The Academy of Motion Picture Arts and Sciences on Tuesday laid out sweeping eligibility reforms to the best picture category. This move is intended to encourage diversity and equitable representation on screen and off, addressing gender, sexual orientation, race, ethnicity, and disability.
In a historic move, the film academy has established four broad representation categories: On-screen; among the crew; at the studio; and in opportunities for training and advancement in other aspects of the film’s development and release.
To be evaluated for the best picture, films will have to meet two of the four new standards, the Academy said.

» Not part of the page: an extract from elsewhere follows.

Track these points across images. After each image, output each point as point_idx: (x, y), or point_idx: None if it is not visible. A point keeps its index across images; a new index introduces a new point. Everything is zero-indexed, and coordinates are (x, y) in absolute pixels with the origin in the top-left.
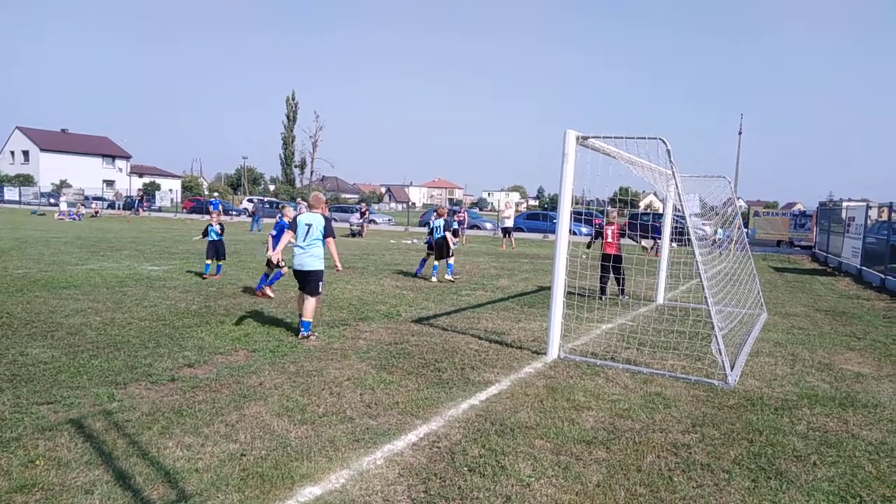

To meet the representation standard, a film must either have at least one lead character or a significant supporting character be from an underrepresented racial or ethnic group.
At least 30% of secondary roles must be from two underrepresented groups; or the main storyline, theme, or narrative must be focused on an underrepresented group. According to the academy, underrepresented groups comprise women, people of color, LGBTQ+ people, or people with disabilities.
The best film award, which is given to the producers of a film, is the one category that every film academy member can vote for.
Academy President David Rubin and CEO Dawn Hudson said, “the aperture must widen to reflect our diverse global population in both the creation of motion pictures and in the audiences who connect with them. We believe these inclusion standards will be a catalyst for long-lasting, essential change in our industry.”
The second category deals with the creative leadership and crew composition of a film. To meet the standard, a film must have either at least two leadership positions.
The third category addresses the paid internship and apprenticeship opportunities as well as training opportunities for below-the-line workers.
The fourth and the last category addresses representation in marketing, publicity, and distribution teams.
The inclusion standards form will be confidential and will not be imposed for best picture hopefuls for the 94th and 95th Academy Awards.
The inclusion standards were created by a task force led by academy governors DeVon Franklin and Jim Gianopulos and in consultation with the Producers Guild of America.